CHICAGO – The junk-rated Chicago Board of Education approved an amended $5.4 billion fiscal 2017 budget that trims spending, to plug about half of a $215 million gap left after Gov. Bruce Rauner vetoed teachers' pension funding aid.

The $104 million in reduced spending will come from four furlough days with savings of $35 million, $5 million in central administrative cuts, a $46 million reduction in individual school budgets, and $18 million in charter school funding cuts.

That leaves Chicago Public Schools with a $111 million hole still to fill. The district is still hoping the state will come through with additional funding or it must undertake further "savings initiatives," according to a presentation made at the board's Wednesday meeting.

The school cuts were met with protests from angry students and parents. They also prompted the resignation of 16 of 18 members on a CPS Latino Advisory Committee, including a former CPS board member upset over the impact on schools with a high Latino enrollment.

"When it's a midyear cut there are no good solutions, there are no solutions that aren't painful," said Ronald DeNard, CPS vice president of finance. Schools can appeal the cuts.

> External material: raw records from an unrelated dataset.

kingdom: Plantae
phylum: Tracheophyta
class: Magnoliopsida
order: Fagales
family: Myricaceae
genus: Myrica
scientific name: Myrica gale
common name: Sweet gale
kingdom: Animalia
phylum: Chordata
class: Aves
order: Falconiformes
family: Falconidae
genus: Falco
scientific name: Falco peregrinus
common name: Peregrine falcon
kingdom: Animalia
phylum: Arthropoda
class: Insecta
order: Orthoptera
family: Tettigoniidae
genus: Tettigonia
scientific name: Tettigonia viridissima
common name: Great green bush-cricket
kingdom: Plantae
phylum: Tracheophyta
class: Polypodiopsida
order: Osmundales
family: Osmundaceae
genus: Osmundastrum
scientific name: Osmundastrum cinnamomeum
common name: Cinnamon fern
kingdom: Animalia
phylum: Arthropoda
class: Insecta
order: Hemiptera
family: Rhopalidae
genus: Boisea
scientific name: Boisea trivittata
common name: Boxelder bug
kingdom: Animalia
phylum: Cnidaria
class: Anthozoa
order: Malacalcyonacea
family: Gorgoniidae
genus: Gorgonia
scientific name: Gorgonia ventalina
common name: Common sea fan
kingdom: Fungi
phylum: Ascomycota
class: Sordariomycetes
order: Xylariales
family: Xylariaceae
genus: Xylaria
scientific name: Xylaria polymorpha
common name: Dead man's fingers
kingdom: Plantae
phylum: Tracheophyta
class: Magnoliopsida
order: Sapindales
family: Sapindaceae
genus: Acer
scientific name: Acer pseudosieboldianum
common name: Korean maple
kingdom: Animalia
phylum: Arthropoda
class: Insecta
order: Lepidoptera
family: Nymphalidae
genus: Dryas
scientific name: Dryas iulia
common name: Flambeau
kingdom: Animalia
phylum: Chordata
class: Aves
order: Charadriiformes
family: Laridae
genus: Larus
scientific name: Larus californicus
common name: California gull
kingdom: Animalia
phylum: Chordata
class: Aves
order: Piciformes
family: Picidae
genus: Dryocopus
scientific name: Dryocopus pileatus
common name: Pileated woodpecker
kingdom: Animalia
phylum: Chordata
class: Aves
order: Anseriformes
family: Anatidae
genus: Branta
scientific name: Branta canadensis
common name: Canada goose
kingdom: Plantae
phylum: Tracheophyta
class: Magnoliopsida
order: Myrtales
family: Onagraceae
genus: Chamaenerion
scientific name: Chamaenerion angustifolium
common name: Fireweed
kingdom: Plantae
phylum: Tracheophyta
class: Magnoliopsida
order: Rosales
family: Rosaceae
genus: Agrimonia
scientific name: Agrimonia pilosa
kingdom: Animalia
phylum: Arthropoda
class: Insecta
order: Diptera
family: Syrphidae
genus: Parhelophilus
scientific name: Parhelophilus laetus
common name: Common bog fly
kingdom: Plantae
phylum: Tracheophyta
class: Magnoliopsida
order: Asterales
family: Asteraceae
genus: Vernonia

The district's original budget counted on $345 million in additional state funding from a $130 million hike in poverty grants and $215 million to help cover a $733 million payment due in late June to the teachers' pension fund. Gov. Bruce Rauner and lawmakers agreed to the increased aid as part of a stopgap state budget package in late June as they remained locked in a stalemate over a long term state spending plan.

The pension help was contingent on later passage of state pension reforms. As the impasse continued and reforms languished, Rauner vetoed the $215 million appropriation late last year. Recent sniping between Rauner and CPS Chief Executive Officer Forrest Claypool over the budget cuts culminated in the district's filing last week of a lawsuit accusing the state of discriminatory practices in aid distribution that violates state civil rights laws.

A proposed state Senate budget fix known as the "Grand Bargain" would resurrect the pension aid but its fate is uncertain. Several bills that make up the package were approved but key votes remain on the most controversial pieces of the plan including tax hikes and workers' compensation changes. If approved, it's unclear how the package will fare in the House and whether Rauner will sign it if changes he outlined in his recent budget address are not made.

The Senate's session resumes next week and the Republican co-sponsor, Minority Leader Christine Radogno, recently said she is aiming for passage by March 1.

In a disclosure filing earlier this year, the district reported it expects the fiscal 2018 teachers' pension contribution to rise by only $16.6 million based on the fund's fiscal 2016 performance. The system's funded ratio rose slightly to 52.41% from 51.85%.

The board's agenda also included the abatement of the ad valorem property tax levy pledged to repayment of much of the district's $6 billion of general obligation alternate revenue bonds to reflect the required by Feb. 15 deposit of debt service. The district prefunds debt service owed on June 1 and Dec. 1 -- which totals about $400 million – with the February payment.

The board has primarily pledged state aid to repayment of its GO/alternate revenue bonds. If the deposit is not made with dedicated state aid or other legally available revenue then the property tax is not abated and the levy is triggered.

In its latest financial report, CPS warns of more red ink to come this year and "difficult" decisions next year without additional state help which is crucial to help keep the district afloat. CPS closed the books on fiscal 2016 with an operating deficit of $537 million, has drained most reserves, and relies heavily on short term credit lines to operate.

CPS' GOs are rated junk by Fitch Ratings, Moody's Investors Service, and S&P Global Ratings while Kroll Bond Rating Agency rates the district's GOs in the triple-B category.